The Industry’s Customer Perception Cure
Don’t worry: I have the solution, and I’m working to implement it across the country—hopefully you can help. But, I’ll get to that in a minute. Before we talk about solutions, we have to discuss the problem, right?
The problem we have is that there is a disconnect between auto repair shops and the average consumer. It’s a knowledge gap. It’s a trust issue. They don’t have automotive know-how, and that leads to them not trusting us on recommendations and repairs. And I’ll be honest with you, I’ve done some research on shops, and there is a real issue with bad repair suggestions. (Though, I would like to point out that I believe the vast majority of shops out there perform ethical and professional work; that’s why we’re all able to stay in business!)

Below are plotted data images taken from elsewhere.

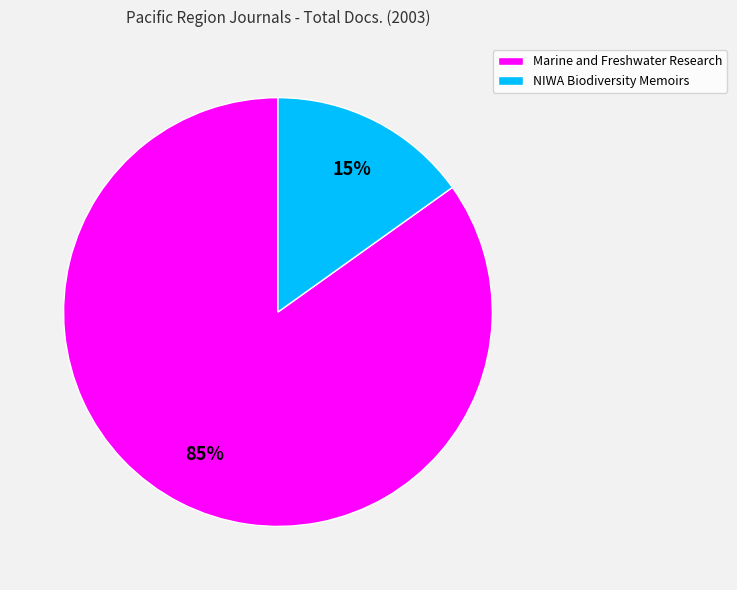

Which category has the biggest portion of the pie?

Marine and Freshwater Research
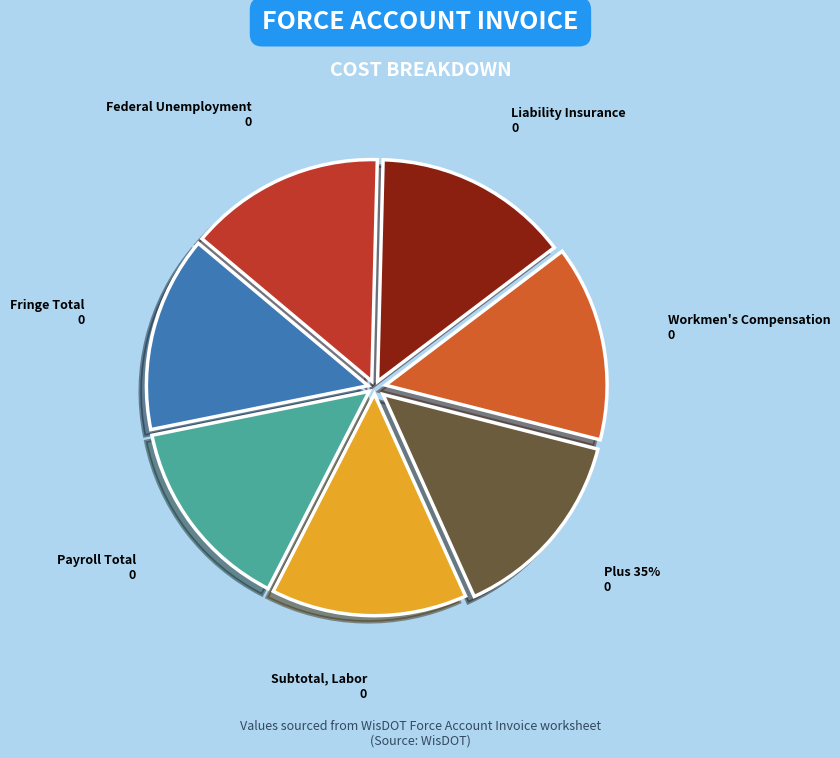

The Fringe Total slice represents 14% of the pie. True or false?

True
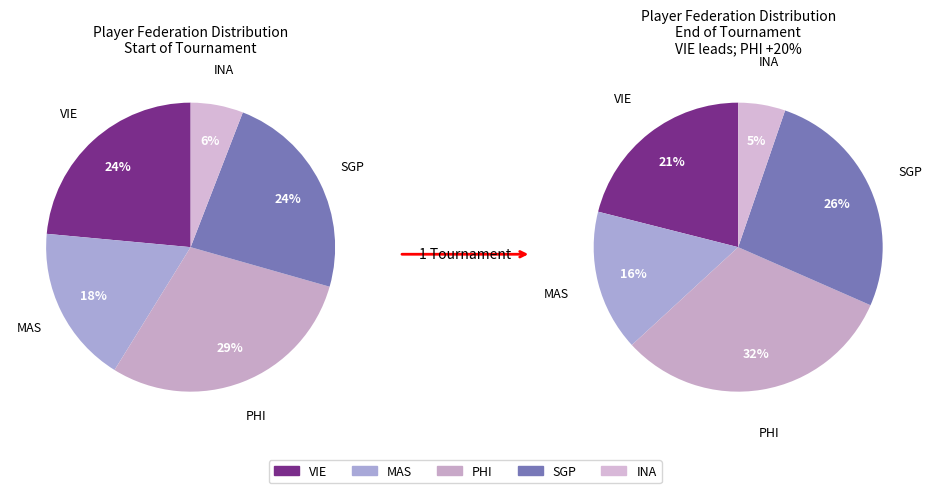

Is the sum of VIE and INA greater than half?

No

How’d we get to this problem? I think the disconnect first happened when schools began to phase out shop class, and many of the do-it-yourselfers put down the hood when fuel injection came into the fold. All of a sudden that consumer knowledge began to fade and we no longer had a driver that was accountable to his or her own vehicle.
I was guilty of it, too, when I was younger. I remember when I first saw the check engine light come on. I didn’t know what to do with it, so, like a lot of people, I just put some black tape over it so it wouldn’t bother me. Then I remember thinking, “You know what? If people don’t understand this and I can’t fix it myself, there’s money here.” I decided to go to school and join the family business.
But, that’s not the same path many took. While I was finding my calling, a lot of people out there decided to instead play the blame game. A customer doesn’t understand the repairs needed, sees the bill, and instantly thinks, “Whoa, you’re ripping me off!” It became so bad that, as a society, we’ve morphed auto care into a price-driven commodity to many, many (far too many!) consumers.
That’s about the lowest point you can hit.
This is the setup, right? And I get this question all the time: So, what do we do as an industry?
First, I think we’re asking that question incorrectly. What do you mean by industry? Too many of us are swimming off to our own islands, attacking this alone. Sure, some have success, but it’s usually isolated to their shop’s reputation. That solution takes “we, as an industry” and turns it into “me, as in my business.”
That doesn’t change anything.
So, here’s the solution: the institution of PPAs. What’s a PPA? It’s your shop’s newest, most important position—a “person-to-person advisor”—that with the program I’ve started will help to change the way we treat customers and the way customers view us. The concept is to alter our selling approach, alter the way we explain repairs, alter the way we communicate. The PPA program teaches a customer-facing shop employee (your PPA) how to engage customers in an educational conversation about their vehicles, explaining issues first in general terms (comparing it to health and the human body) and then in more specific auto terms that will help them easily remember key components. All of it can and should be explainable in 15 minutes.
The idea comes from the many Women Auto Know (and now, Drivers Auto Know) clinics I’ve done over the years. We want to empower our customers through a better understanding of their vehicles. We can’t teach them all to be DIY technicians, but we can give them that basic understanding—in a quick, simple and productive way—so they can both make educated decisions for themselves, but also trust in the recommendations you offer as the expert.
It sounds really simple, right? Too easy to work, right? Well, I can tell you that it already works in my business and the others who have adopted the program. But, that’s still on a me-myself-and-I level of a fix, right? We make this change as an industry by taking this on together.
This won’t be the last you hear me speak or write of this. I’ll be speaking on the topic in my “Connecting with Customers” presentation at the Ratchet+Wrench Management Conference this fall, and there’s plenty of information about it on my Women Auto Know website. This is the solution we need, and we need to do it together.